Chez nous, un étudiant subsaharien, en médecine avait passé plus que brillamment l’écrit d’un concours de spécialité organisé par l’ambassade de France. Mais pour l’oral il devait impérativement aller en France ; le visa lui fut refusé ; il a fallu des interventions pour qu’il puisse y aller, un mois plus tard ce fut un autre étudiant qui fut dans le même cas !
Dans cette histoire de visa, même si depuis quelques semaines la demande « devient plus humaine » (jusqu’à présent il fallait attendre des heures et des heures à l’entrée sans être certain d’y arriver et de plus même là des trafics se faisaient), le refus se donne sans motivations et l’ambassade garde l’argent versé lors du dépôt du dossier.
Vous comprendrez alors que les clandestins n’ont même pas à essayer d’en obtenir, même s’ils arrivent à se débrouiller pour trouver des papiers.

4. Quelques causes de l’immigration
Je partirai simplement de quelques faits. Le Mali qui a investi, sur les bords du fleuve Niger de magnifiques rizières (le riz étant une denrée de subsistance), le riz récolté au Mali est sur le marché deux fois plus cher que celui qui arrive de Chine ou de Corée.
Au Burkina, une usine fabriquait des vélomoteurs, sous licence française. Des vélomoteurs chinois sont arrivés tout montés sur le marché à moitié prix, ce qui a entraîné la fermeture de la chaîne de montage.
Au Bénin, grand producteur de coton, c’est l’état qui ramasse le coton et le commercialise ; il paie les planteurs une fois la récolte vendue. Depuis 2 ans, les agriculteurs n’ont pas vu un centime, alors que leur récolte a été vendue. En outre il faut souligner que les prix sont fixés à Hongkong en tenant compte des subventions que les USA donnent à leurs planteurs. Ces pays émergents n’ont pas pu faire entendre leur voix.
Dans certains pays du Maghreb, les chinois sont arrivés pour prendre des marchés, en particulier dans la construction. Ils arrivent avec leurs cadres et aussi tous les ouvriers. Ils sont très ouverts pour parler mais ne parlent jamais de leurs salaires.
Un jean fabriqué au Maroc coûte deux fois plus cher qu’un jean qui arrive de chine. Avec toutes les délocalisations, il y a des retours de manivelle ; Il y a une quinzaine d’années l’Europe délocalisait sur le Maghreb où la main d’œuvre était moins chère et maintenant elle va vers le Sud-Est asiatique. Ce qui fait que 41% des usines textiles du Maghreb ont dû fermer, chômage en perspective. Ce qui entraîne le fait que de nombreux ateliers plus ou moins officiels se sont ouverts avec des salaires qui sont loin d’être le SMIG (150€). Ces ouvriers, s’ils trouvaient l’occasion seraient les premiers à partir et ils ne rouspètent pas car ils savent que beaucoup frappent à la porte pour avoir un tout petit travail.

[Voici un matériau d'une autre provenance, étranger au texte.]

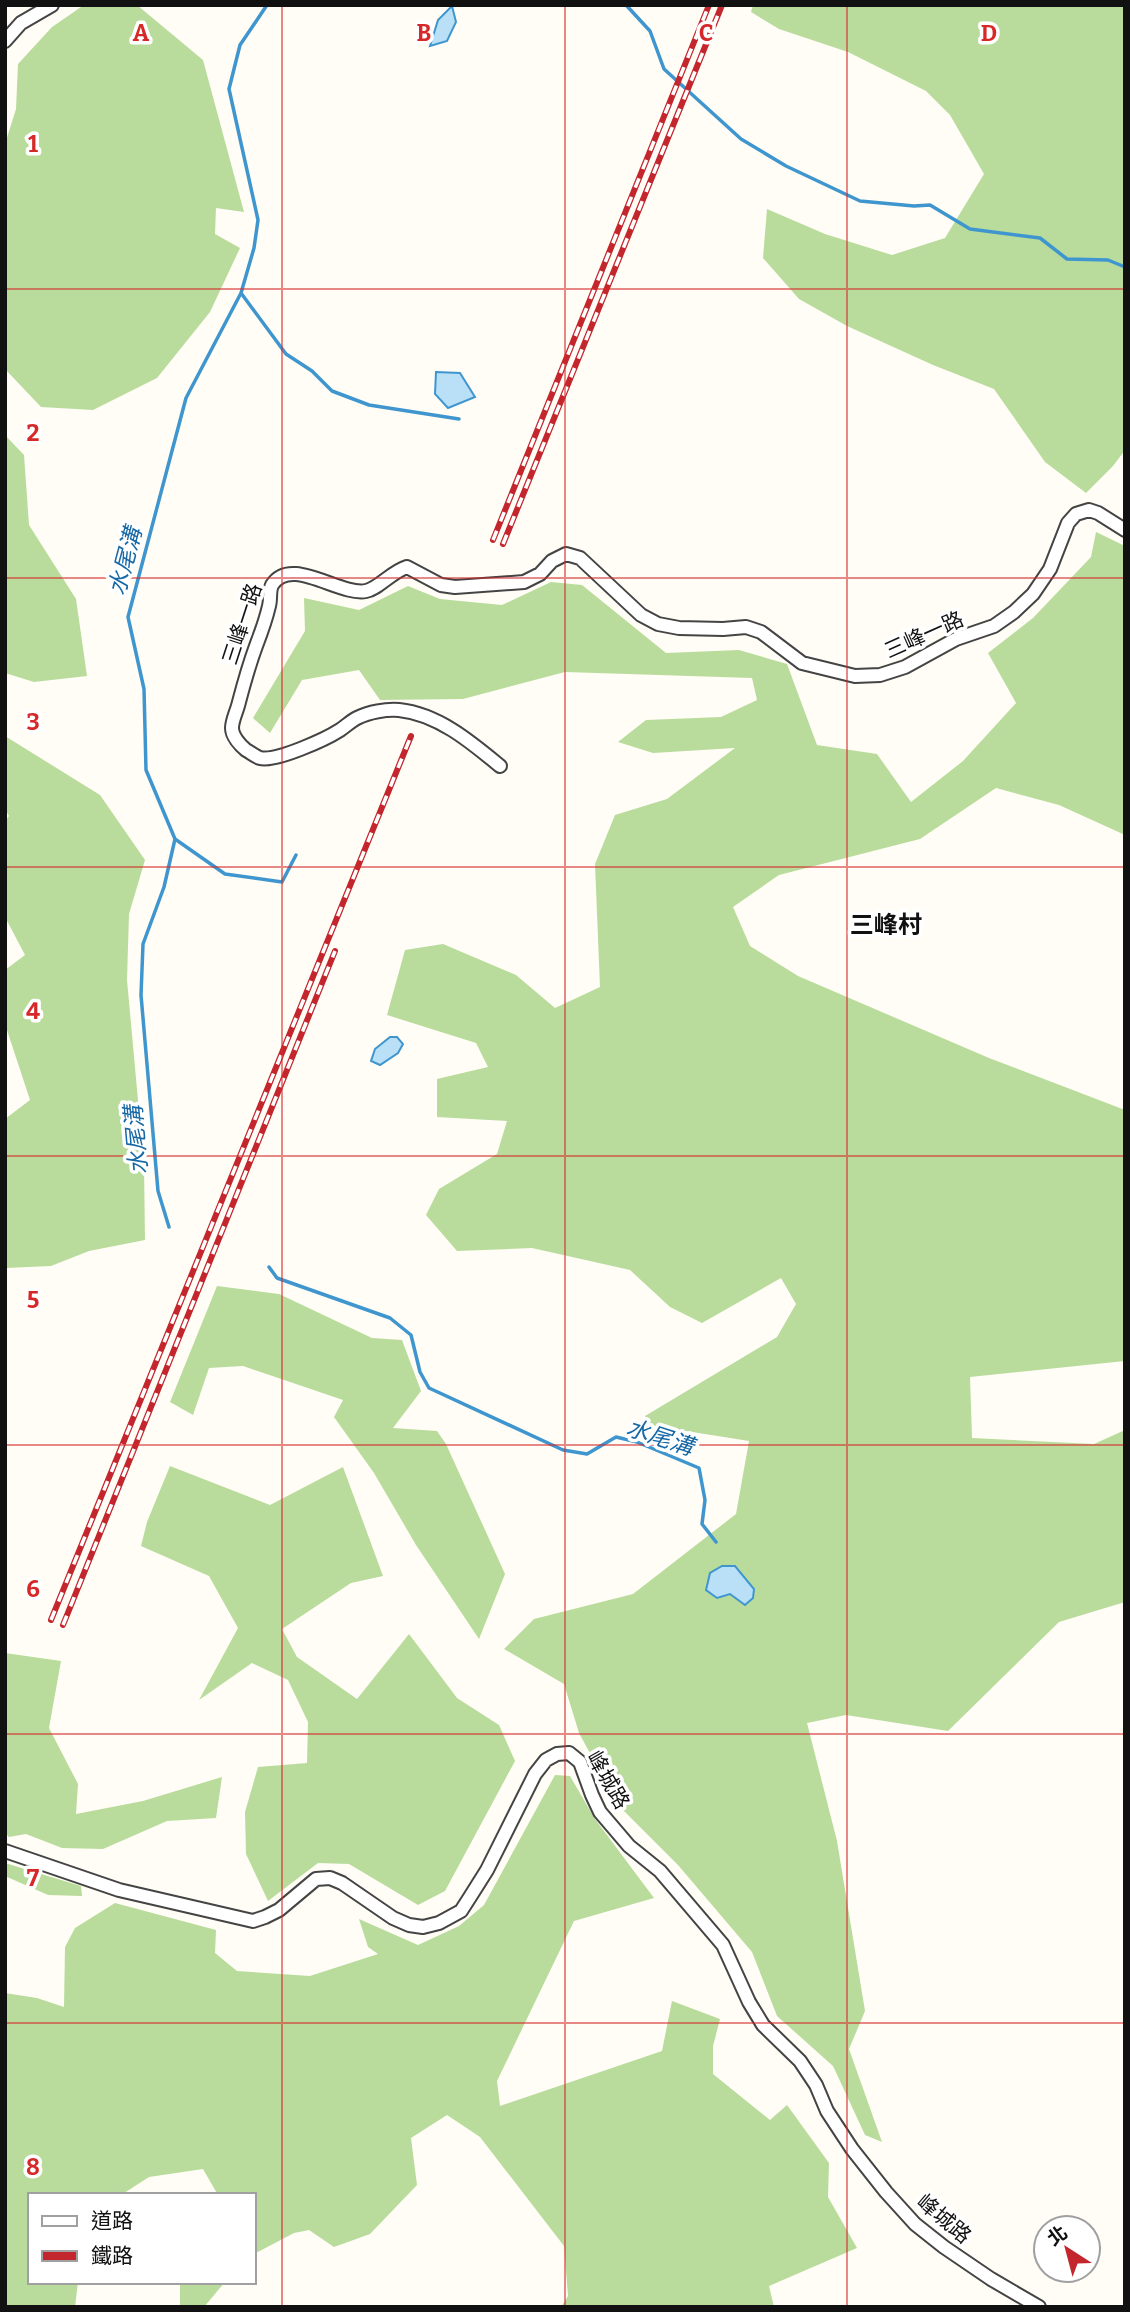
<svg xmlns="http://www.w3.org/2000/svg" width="1130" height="2312" viewBox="0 0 1130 2312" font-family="Bitter,'Noto Sans TC',serif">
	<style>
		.forest { fill: #b9dc9c }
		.water { fill: #b9e0f7; stroke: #3f96cf; stroke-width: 2 }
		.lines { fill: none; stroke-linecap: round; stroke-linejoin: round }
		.stream { stroke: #3f96cf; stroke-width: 3.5 }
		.minor-casing { stroke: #444; stroke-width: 16 }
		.minor { stroke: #fff; stroke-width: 12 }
		.rail-casing { stroke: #c4262e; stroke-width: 6 }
		.rail { stroke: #fff; stroke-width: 3.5; stroke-dasharray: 10; stroke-linecap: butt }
		.grid { fill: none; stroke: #d62828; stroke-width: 2; stroke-opacity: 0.55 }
		.labels { text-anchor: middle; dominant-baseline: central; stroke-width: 7; stroke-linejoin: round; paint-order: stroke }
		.street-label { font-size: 21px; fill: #111; stroke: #fff }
		.water-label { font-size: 23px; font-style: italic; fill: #1768a6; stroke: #fff }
		.quarter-label { font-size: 24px; font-weight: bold; fill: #111; stroke: #fff }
		.grid-label { font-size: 23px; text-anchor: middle; font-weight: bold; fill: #d62828; stroke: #fff; stroke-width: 7; stroke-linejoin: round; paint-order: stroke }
	</style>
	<rect width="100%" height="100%" fill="#fffdf5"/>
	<path class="forest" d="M 84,5 L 137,5 L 203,60 L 244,212 L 216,208 L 215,234 L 240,248 L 210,312 L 157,378 L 93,410 L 41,407 L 5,369 L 5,144 L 16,109 L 18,64 L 52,27 Z
		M 753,5 L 1125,5 L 1125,450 L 1113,466 L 1086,493 L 1045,462 L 994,389 L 933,365 L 847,326 L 799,299 L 763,258 L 767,209 L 825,234 L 892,255 L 945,238 L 984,174 L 950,115 L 926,91 L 848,52 L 779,29 L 751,12 Z
		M 5,435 L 24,455 L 29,525 L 76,599 L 87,676 L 34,682 L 5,673 Z
		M 1096,532 L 1125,546 L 1125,835 L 1059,805 L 996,788 L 920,839 L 779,875 L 733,907 L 750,946 L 798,976 L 989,1058 L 1125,1110 L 1125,1361 L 970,1377 L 972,1438 L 1094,1444 L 1125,1430 L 1125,1602 L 1059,1622 L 948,1731 L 846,1715 L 807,1723 L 837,1841 L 865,2011 L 849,2049 L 882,2142 L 865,2135 L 833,2066 L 777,2016 L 752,1952 L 678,1865 L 618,1805 L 579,1733 L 564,1684 L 504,1649 L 534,1619 L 633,1594 L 736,1514 L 749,1441 L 648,1425 L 645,1416 L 777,1337 L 796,1304 L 781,1278 L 702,1323 L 670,1307 L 630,1270 L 532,1248 L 457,1251 L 426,1215 L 439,1189 L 497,1154 L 507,1121 L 437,1117 L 437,1079 L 488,1067 L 476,1043 L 387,1015 L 405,950 L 443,944 L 516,975 L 555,1008 L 600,987 L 595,864 L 615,815 L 667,799 L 735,748 L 653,753 L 618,742 L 646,720 L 721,717 L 757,700 L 752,678 L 565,672 L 463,699 L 380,700 L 359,670 L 302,680 L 270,733 L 253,718 L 305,631 L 304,598 L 359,610 L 408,586 L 440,599 L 502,605 L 551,582 L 582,585 L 666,653 L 739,650 L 787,664 L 817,745 L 877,754 L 911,802 L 963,761 L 1016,703 L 988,653 L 1033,618 L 1091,557 Z
		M 5,736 L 100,795 L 145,860 L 129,914 L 127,980 L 144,1166 L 145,1240 L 89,1251 L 51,1266 L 5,1268 L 5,1119 L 30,1100 L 5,1024 L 5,970 L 25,955 L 5,917 L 5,821 L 9,816 L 5,809 Z
		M 217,1286 L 279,1294 L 372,1338 L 402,1340 L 421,1391 L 393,1428 L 437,1431 L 446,1444 L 505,1574 L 479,1639 L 416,1545 L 374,1473 L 334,1417 L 343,1400 L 243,1366 L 209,1368 L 193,1415 L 170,1402 Z
		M 170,1466 L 270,1505 L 343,1467 L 383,1576 L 351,1583 L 282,1629 L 297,1657 L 357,1699 L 409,1634 L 457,1698 L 499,1725 L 515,1761 L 445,1891 L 418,1905 L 349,1864 L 318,1863 L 268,1901 L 246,1854 L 245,1812 L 258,1767 L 307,1763 L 308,1722 L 288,1680 L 252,1663 L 199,1700 L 238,1628 L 209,1576 L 141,1546 L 147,1522 Z
		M 5,1653 L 61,1661 L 49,1728 L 78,1784 L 76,1814 L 143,1801 L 222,1777 L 216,1818 L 167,1821 L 103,1849 L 62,1848 L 26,1834 L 9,1837 L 5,1833 Z
		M 555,1775 L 570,1776 L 595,1819 L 654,1898 L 574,1921 L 497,2081 L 500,2106 L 662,2051 L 672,2001 L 720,2019 L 713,2046 L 713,2074 L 770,2120 L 787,2105 L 829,2163 L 828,2197 L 857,2248 L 769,2286 L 774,2307 L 561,2307 L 568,2296 L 564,2246 L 480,2137 L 447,2115 L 411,2138 L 417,2185 L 370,2234 L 334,2247 L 309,2230 L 294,2233 L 254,2254 L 254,2195 L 218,2195 L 203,2169 L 149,2177 L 121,2195 L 30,2195 L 30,2282 L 78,2282 L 75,2307 L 5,2307 L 5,1993 L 37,1998 L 64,2007 L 65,1947 L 75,1928 L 115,1903 L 216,1930 L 215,1953 L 237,1971 L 310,1976 L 378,1954 L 368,1947 L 359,1919 L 418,1945 L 459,1926 L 484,1905 Z
		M 5,1863 L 81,1886 L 82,1896 L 48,1895 L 5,1876 Z
		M 180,2282 L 225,2282 L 204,2307 L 180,2307 Z"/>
	<path class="water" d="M 452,6 L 456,22 L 447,41 L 430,46 L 438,20 Z
		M 436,372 L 460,373 L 475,397 L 448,408 L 435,394 Z
		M 390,1037 L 397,1037 L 403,1044 L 398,1053 L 380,1065 L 371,1061 L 375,1049 Z
		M 722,1566 L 735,1566 L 754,1589 L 753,1598 L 745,1605 L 730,1594 L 717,1598 L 706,1590 L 710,1573 Z"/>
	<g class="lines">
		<path class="stream" d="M 626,5 L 650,31 L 664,69 L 741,139 L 786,166 L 860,201 L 914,206 L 930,205 L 970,229 L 1040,238 L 1067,259 L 1108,260 L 1125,267
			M 241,293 L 286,354 L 312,371 L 332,391 L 369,405 L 459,419
			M 175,839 L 225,874 L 282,882 L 296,855
			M 169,1227 L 158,1191 L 141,995 L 143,944 L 164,887 L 175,839 L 146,770 L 144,689 L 128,617 L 186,398 L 241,293 L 254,248 L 258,220 L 229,89 L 240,45 L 267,5
			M 269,1267 L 277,1278 L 390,1318 L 411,1335 L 420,1372 L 429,1388 L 563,1450 L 587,1454 L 616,1437 L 637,1442 L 699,1468 L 705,1500 L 702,1524 L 716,1542"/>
		<defs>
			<path id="minor" d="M 5,41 L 21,23 L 52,5
				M 500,766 C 471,742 438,714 399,710 C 386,709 369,712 357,718 C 351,721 346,726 340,730 C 326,739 276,762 260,758 C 256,757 250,752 246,750 C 240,745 232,736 232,728 C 232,720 237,711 239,702 C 244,683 249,665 256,646 C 261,633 266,619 269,606 C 271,599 269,591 272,585 C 291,555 339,596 366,591 C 378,589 391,572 407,567 L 441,585 L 455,587 L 524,582 L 540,574 L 552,561 L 566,554 L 580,558 L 641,615 L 658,624 L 679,628 L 723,629 L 746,627 L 761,632 L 802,663 L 855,676 L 880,675 L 905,667 L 956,639 L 994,626 L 1014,612 L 1033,594 L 1050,569 L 1068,523 L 1076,514 L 1089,510 L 1098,513 L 1125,530
				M 5,1851 L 119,1890 L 253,1921 L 265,1917 L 279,1910 L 316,1879 L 330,1878 L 342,1883 L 393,1918 L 409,1925 L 423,1927 L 439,1923 L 461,1911 L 470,1897 L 487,1870 L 535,1774 L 546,1760 L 557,1754 L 569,1753 L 580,1762 L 592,1795 L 600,1812 L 629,1846 L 660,1871 L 723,1945 L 749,2002 L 763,2025 L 800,2061 L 816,2085 L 827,2111 L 852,2149 L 886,2192 L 915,2224 L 944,2247 L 991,2279 L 1039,2307"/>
		</defs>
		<use href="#minor" class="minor-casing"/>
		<use href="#minor" class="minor"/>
		<defs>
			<path id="rail" d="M 493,540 L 709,5
				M 503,544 L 722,5
				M 51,1620 L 411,736
				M 63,1625 L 335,951"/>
		</defs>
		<use href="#rail" class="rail-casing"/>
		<use href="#rail" class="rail"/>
	</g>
	<path class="grid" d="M 282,5 L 282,2307M 565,5 L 565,2307M 847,5 L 847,2307M 5,289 L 1125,289M 5,578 L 1125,578M 5,867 L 1125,867M 5,1156 L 1125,1156M 5,1445 L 1125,1445M 5,1734 L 1125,1734M 5,2023 L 1125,2023"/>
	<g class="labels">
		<g class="street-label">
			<text transform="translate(242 624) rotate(-72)">三峰一路</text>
			<text transform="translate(924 635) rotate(-24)">三峰一路</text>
			<text transform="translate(608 1780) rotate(60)">峰城路</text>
			<text transform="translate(944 2219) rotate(40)">峰城路</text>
		</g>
		<g class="water-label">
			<text transform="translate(125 561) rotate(-75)">水尾溝</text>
			<text transform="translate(136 1140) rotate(-95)">水尾溝</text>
			<text transform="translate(660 1437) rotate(18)">水尾溝</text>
		</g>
		<g class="quarter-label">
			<text x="886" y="925">三峰村</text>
		</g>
	</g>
	<g class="grid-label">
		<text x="141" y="41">A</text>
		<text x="424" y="41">B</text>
		<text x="706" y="41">C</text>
		<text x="989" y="41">D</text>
		<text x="33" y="152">1</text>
		<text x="33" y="441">2</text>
		<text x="33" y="730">3</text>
		<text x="33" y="1019">4</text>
		<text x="33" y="1308">5</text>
		<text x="33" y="1597">6</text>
		<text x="33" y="1886">7</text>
		<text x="33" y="2175">8</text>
	</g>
	<rect width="1130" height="2312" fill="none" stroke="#111111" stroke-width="14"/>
	<rect x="28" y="2193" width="228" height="91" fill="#ffffff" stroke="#a0a0a0" stroke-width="2"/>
	<rect x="42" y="2216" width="35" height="10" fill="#ffffff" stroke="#a0a0a0" stroke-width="2"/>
	<text x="91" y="2228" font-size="21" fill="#111111">道路</text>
	<rect x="42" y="2251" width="35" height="10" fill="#c4262e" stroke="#a0a0a0" stroke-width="2"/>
	<text x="91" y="2263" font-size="21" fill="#111111">鐵路</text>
	<g transform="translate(1067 2249) rotate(324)"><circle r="33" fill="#ffffff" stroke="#a0a0a0" stroke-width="2"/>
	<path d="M0-5L12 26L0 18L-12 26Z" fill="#c4262e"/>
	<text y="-10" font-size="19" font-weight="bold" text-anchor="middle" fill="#111111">北</text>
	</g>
</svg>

Un autre motif plus conjoncturel, c’est qu’en l’espace de 50 ans, la population a triplé, mais l’économie même si elle s’est développée n’a pas suivi le même rythme. C’est aussi vrai dans de très nombreux pays subsahariens. Il n’est que de voir les petits métiers que les gens inventent pour survivre, les motos comme taxi (zem zem). Tous les gens qui vendent de l’essence en bouteille sur le bord de la route.
Un autre facteur est la présence des travailleurs immigrés qui reviennent tous les étés en vacances ; ils ont la tentation de frimer et sont les témoins qu’en Europe la vie est rose et que l’on gagne facilement sa vie, que l’on peut se faire soigner, que l’on peut éduquer des enfants que l’on a une bonne retraite, que l’on peut avoir une allocation chômage. Alors puisque mon voisin du douar a pu s’intégrer pourquoi pas moi ?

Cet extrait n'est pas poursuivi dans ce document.